Colitis is an inflammation of the lining of the colon (large intestine) that can cause chronic diarrhea. There is a myriad of reasons why colitis may occur, including infection with bacteria, viruses, parasites, Crohn’s Disease and ulcerative colitis. Among the variations of colitis, microscopic colitis is unique. A routine colonoscopy may reveal a normal looking lining of the colon, yet under the light of a microscope, the biopsies will show inflammation. Similarly, Irritable Bowel Syndrome can cause chronic diarrhea and a colonoscopy will reveal a normal looking lining of the colon, and the biopsies of the colon will be normal. For these reasons, IBS is not considered a type of colitis.

There are two types of microscopic colitis. One is collagenous colitis in which there is an abnormal layer of protein (collagen). The other is lymphocytic colitis where instead of the collagen layer, you find white blood cells (lymphocytes) underneath the lining of the colon. They both have very similar presentations, symptoms and treatments.

The best test to diagnose microscopic colitis is a colonoscopy with biopsies of the right and left colon. There are two types of procedures by which the colon is evaluated: a colonoscopy and a sigmoidoscopy. A colonoscopy is the complete evaluation of the entire colon, while a sigmoidoscopy is a simpler procedure that only looks at the last 1/3 of the colon. The physician is more likely to find abnormalities through a colonoscopy than through a sigmoidoscopy. Thus, a colonoscopy is the preferred diagnostic procedure.

It’s not clear exactly why microscopic colitis develops, but there’s very likely more than one reason. Certain drugs such as nonsteroidal anti-inflammatory drugs (NSAIDS: ibuprofen, naprosyn), SSRI type antidepressants, and antacids such as the PPI’s (omeprazole, lansoprazole, pantoprazole, etc.) may trigger or worsen microscopic colitis. Genetic predisposition also has been implicated as the cause of microscopic colitis. There may also be an increased incidence of microscopic colitis in patients with celiac disease. The typical case of microscopic colitis is a middle aged woman with gradual onset of chronic, non-bloody, watery diarrhea that persists over months to years. It may worsen with the hormonal imbalance that happens during menopause. The chances of getting microscopic colitis increase if the patient is female, older than 50 years, smoking (past or present), on medications that have been linked to the disease and is suffering from an autoimmune disease (type 1 diabetes, autoimmune thyroiditis).
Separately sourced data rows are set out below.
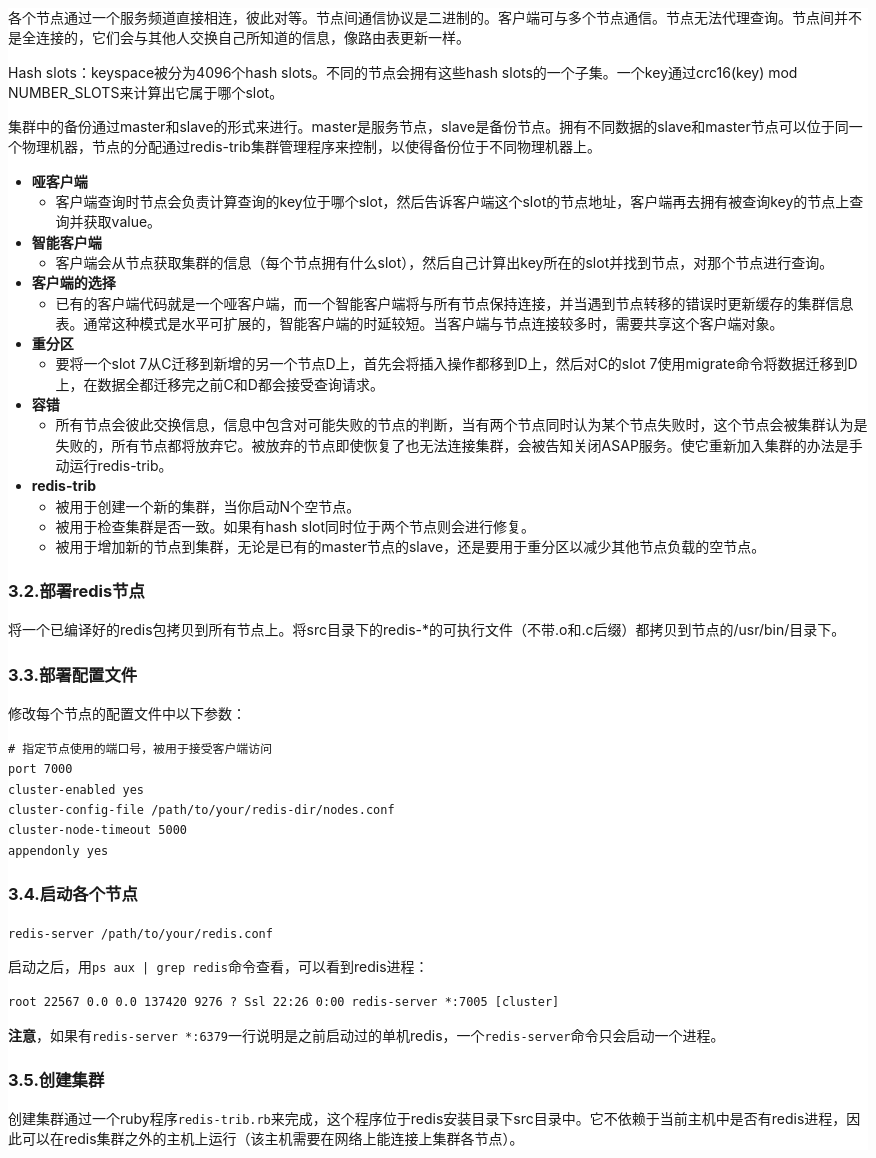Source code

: 各个节点通过一个服务频道直接相连，彼此对等。节点间通信协议是二进制的。客户端可与多个节点通信。节点无法代理查询。节点间并不是全连接的，它们会与其他人交换自己所知道的信息，像路由表更新一样。

Hash slots：keyspace被分为4096个hash slots。不同的节点会拥有这些hash slots的一个子集。一个key通过crc16(key) mod NUMBER_SLOTS来计算出它属于哪个slot。

集群中的备份通过master和slave的形式来进行。master是服务节点，slave是备份节点。拥有不同数据的slave和master节点可以位于同一个物理机器，节点的分配通过redis-trib集群管理程序来控制，以使得备份位于不同物理机器上。

- **哑客户端**
    - 客户端查询时节点会负责计算查询的key位于哪个slot，然后告诉客户端这个slot的节点地址，客户端再去拥有被查询key的节点上查询并获取value。
- **智能客户端**
    - 客户端会从节点获取集群的信息（每个节点拥有什么slot），然后自己计算出key所在的slot并找到节点，对那个节点进行查询。
- **客户端的选择**
    - 已有的客户端代码就是一个哑客户端，而一个智能客户端将与所有节点保持连接，并当遇到节点转移的错误时更新缓存的集群信息表。通常这种模式是水平可扩展的，智能客户端的时延较短。当客户端与节点连接较多时，需要共享这个客户端对象。
- **重分区**
    - 要将一个slot 7从C迁移到新增的另一个节点D上，首先会将插入操作都移到D上，然后对C的slot 7使用migrate命令将数据迁移到D上，在数据全都迁移完之前C和D都会接受查询请求。
- **容错**
    - 所有节点会彼此交换信息，信息中包含对可能失败的节点的判断，当有两个节点同时认为某个节点失败时，这个节点会被集群认为是失败的，所有节点都将放弃它。被放弃的节点即使恢复了也无法连接集群，会被告知关闭ASAP服务。使它重新加入集群的办法是手动运行redis-trib。
- **redis-trib**
    - 被用于创建一个新的集群，当你启动N个空节点。
    - 被用于检查集群是否一致。如果有hash slot同时位于两个节点则会进行修复。
    - 被用于增加新的节点到集群，无论是已有的master节点的slave，还是要用于重分区以减少其他节点负载的空节点。


### 3.2.部署redis节点
将一个已编译好的redis包拷贝到所有节点上。将src目录下的redis-*的可执行文件（不带.o和.c后缀）都拷贝到节点的/usr/bin/目录下。

### 3.3.部署配置文件
修改每个节点的配置文件中以下参数：

```shell
# 指定节点使用的端口号，被用于接受客户端访问
port 7000
cluster-enabled yes
cluster-config-file /path/to/your/redis-dir/nodes.conf
cluster-node-timeout 5000
appendonly yes
```

### 3.4.启动各个节点

```shell
redis-server /path/to/your/redis.conf
```

启动之后，用`ps aux | grep redis`命令查看，可以看到redis进程：

```shell
root 22567 0.0 0.0 137420 9276 ? Ssl 22:26 0:00 redis-server *:7005 [cluster]
```

**注意**，如果有`redis-server *:6379`一行说明是之前启动过的单机redis，一个`redis-server`命令只会启动一个进程。

### 3.5.创建集群
创建集群通过一个ruby程序`redis-trib.rb`来完成，这个程序位于redis安装目录下src目录中。它不依赖于当前主机中是否有redis进程，因此可以在redis集群之外的主机上运行（该主机需要在网络上能连接上集群各节点）。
There is no evidence that microscopic colitis leads to an increase risk of colon cancer, as with ulcerative colitis. The clinical course of microscopic colitis is not as aggressive as Crohn’s Disease and ulcerative colitis. Management of microscopic colitis includes lifestyle changes aimed at reducing the diarrhea and discontinuing drugs like Nsaids and PPi’s. Dietary recommendations include reducing the amount of caffeine, lactose and fat in the diet. In many cases, treatment with antidiarrheal medications is necessary. Loperamide, Bismuth (Pepto Bismol), bulking agents like psyllium, or bile acid binding resins like cholestyramine are commonly used in the treatment of microscopic colitis. In more severe cases of diarrhea, corticosteroids can be used as treatment. Corticosteroids are medications that decrease inflammation and reduce the activity of the immune system. However, these medications can have many side effects. Budesonide, is a type of corticosteroid that is considered to be safer with fewer side effects, than others such as prednisone. Therefore, this is the treatment of choice.
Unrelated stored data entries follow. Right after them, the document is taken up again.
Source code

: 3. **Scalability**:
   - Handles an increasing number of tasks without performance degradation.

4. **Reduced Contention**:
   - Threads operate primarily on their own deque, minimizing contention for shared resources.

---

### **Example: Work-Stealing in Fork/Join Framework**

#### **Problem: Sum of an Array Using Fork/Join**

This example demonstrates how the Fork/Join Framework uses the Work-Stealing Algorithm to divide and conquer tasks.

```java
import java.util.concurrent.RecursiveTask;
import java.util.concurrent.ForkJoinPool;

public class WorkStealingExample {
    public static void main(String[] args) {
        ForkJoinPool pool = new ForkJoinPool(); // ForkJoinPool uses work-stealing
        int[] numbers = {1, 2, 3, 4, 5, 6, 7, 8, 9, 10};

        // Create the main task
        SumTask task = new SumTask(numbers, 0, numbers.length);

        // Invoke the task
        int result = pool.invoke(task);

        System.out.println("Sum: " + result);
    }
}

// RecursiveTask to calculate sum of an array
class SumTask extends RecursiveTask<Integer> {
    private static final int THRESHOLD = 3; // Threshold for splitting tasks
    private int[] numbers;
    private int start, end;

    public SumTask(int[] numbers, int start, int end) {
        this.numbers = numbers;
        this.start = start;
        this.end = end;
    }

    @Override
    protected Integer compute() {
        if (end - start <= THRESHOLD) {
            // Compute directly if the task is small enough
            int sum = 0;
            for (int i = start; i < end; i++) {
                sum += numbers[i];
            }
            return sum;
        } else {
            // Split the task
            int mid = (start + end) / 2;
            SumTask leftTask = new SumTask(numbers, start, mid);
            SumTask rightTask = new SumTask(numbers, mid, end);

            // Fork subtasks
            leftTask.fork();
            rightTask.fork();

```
So, if you or someone you know suffers from diarrhea that has lasted for weeks, please contact your gastroenterologist for further evaluation and management. Microscopic colitis is a chronic condition with symptoms that may come and go intermittently and cannot be diagnosed with blood tests or stool studies. In order to diagnose microscopic colitis, a physician must obtain a biopsy from the colon. In most cases, it can be easily treated and symptoms managed so patients can function normally.

1.Incidence, Prevalence, and Temporal Trends of Microscopic Colitis: A Systematic Review and Meta-Analysis. Tong J, Zheng Q, et al: Am J Gastroenterol; 2015;110 (February): 265-276.
2.Nguyen GC, Smalley WE, Vege SS, Carrasco-Labra A, Clinical Guidelines Committee. American Gastroenterological Association Institute guideline on the medical management of microscopic colitis. Gastroenterology. 2016 Jan;150(1):242-6.